Restate the data below word for word. Leave the images out.

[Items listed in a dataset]
· · ·

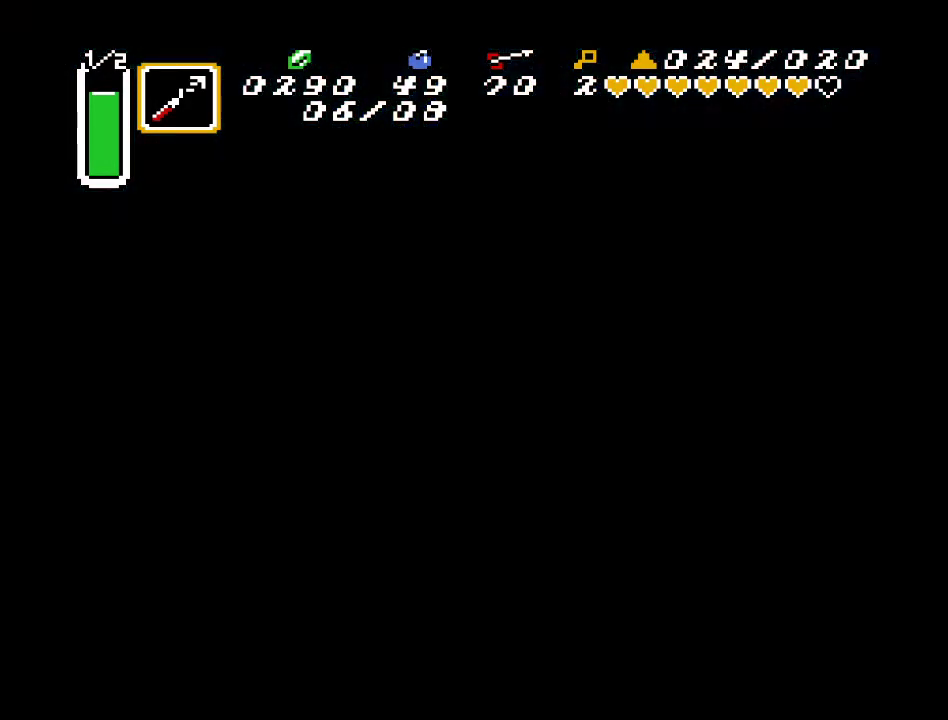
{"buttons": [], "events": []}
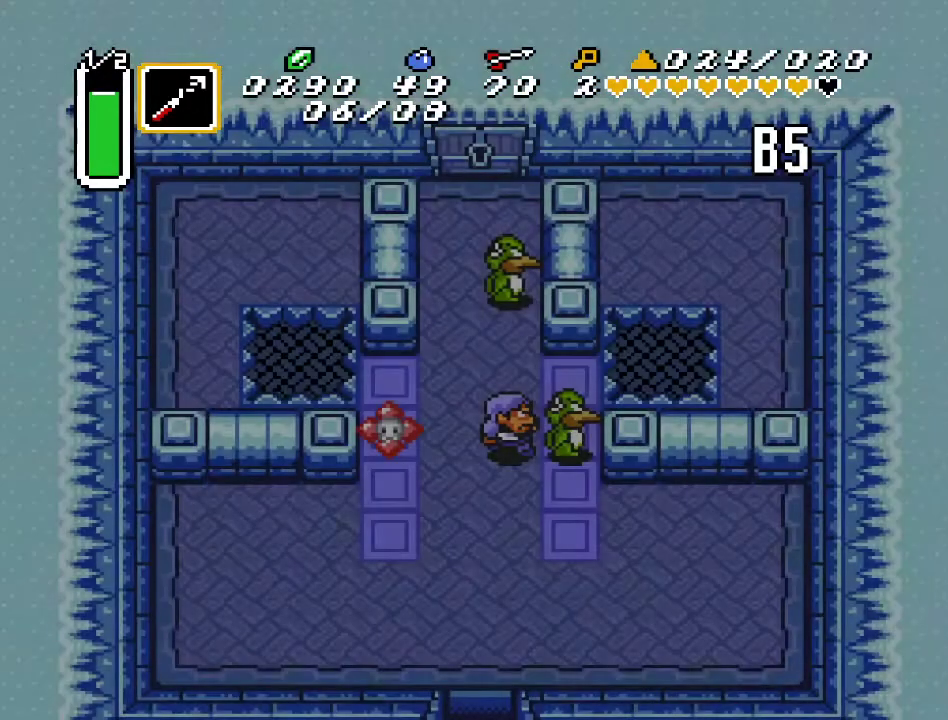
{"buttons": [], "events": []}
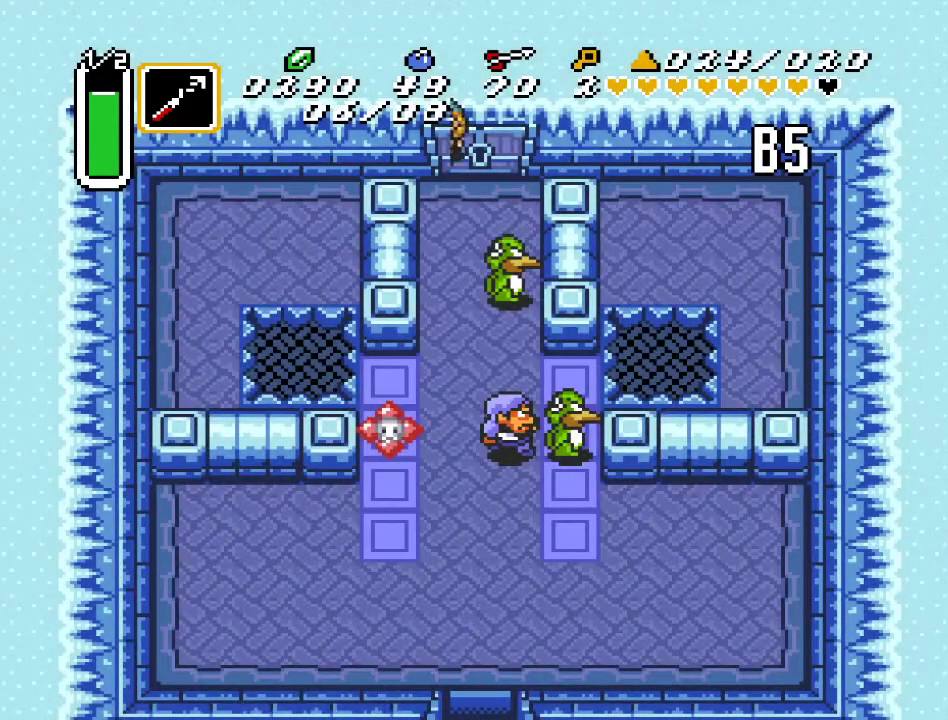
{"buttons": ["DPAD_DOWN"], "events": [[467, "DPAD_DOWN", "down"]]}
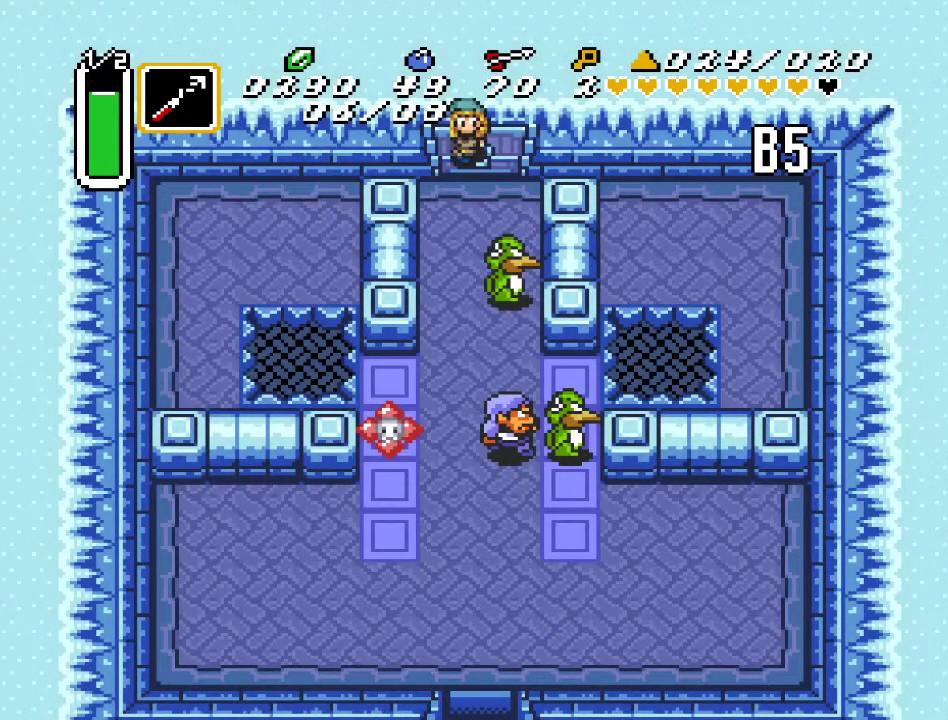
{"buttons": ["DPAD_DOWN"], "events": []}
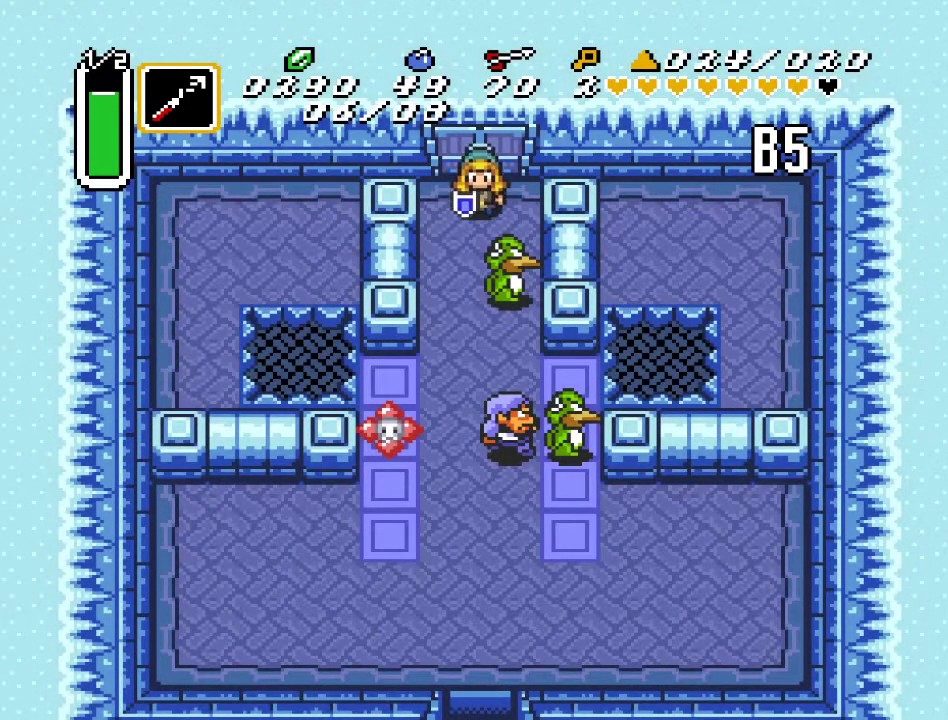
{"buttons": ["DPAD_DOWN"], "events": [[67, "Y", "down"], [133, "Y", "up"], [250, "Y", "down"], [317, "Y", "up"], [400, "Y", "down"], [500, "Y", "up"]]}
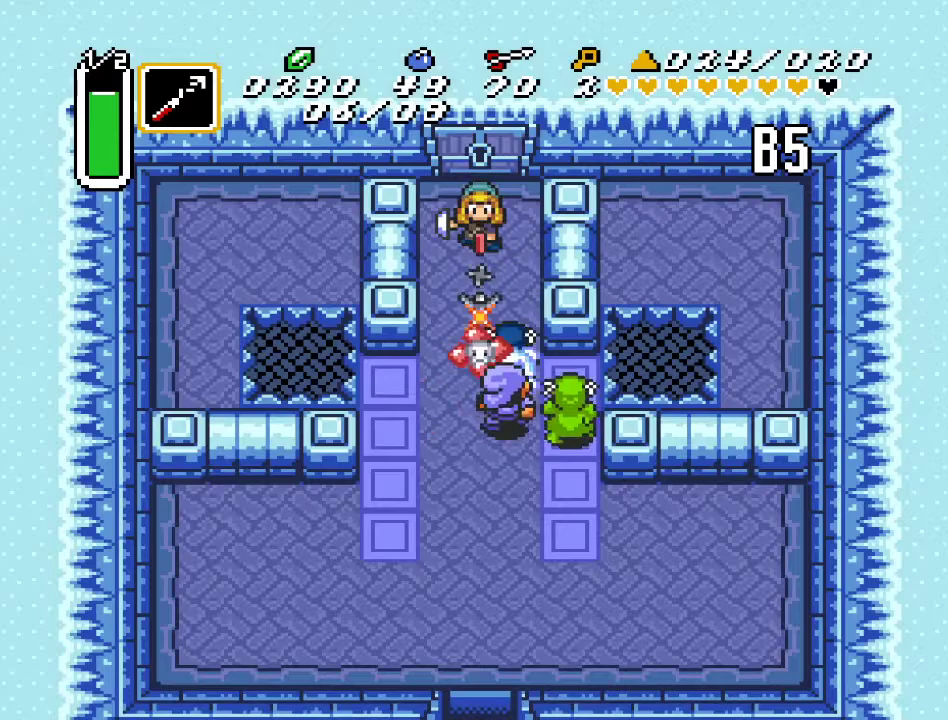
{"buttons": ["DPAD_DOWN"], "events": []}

· · ·

■ **RESPONSE TO THIS EXERCISE**:
{"buttons": [], "events": []}
{"buttons": [], "events": []}
{"buttons": ["DPAD_DOWN"], "events": [[467, "DPAD_DOWN", "down"]]}
{"buttons": ["DPAD_DOWN"], "events": []}
{"buttons": ["DPAD_DOWN"], "events": [[67, "Y", "down"], [133, "Y", "up"], [250, "Y", "down"], [317, "Y", "up"], [400, "Y", "down"], [500, "Y", "up"]]}
{"buttons": ["DPAD_DOWN"], "events": []}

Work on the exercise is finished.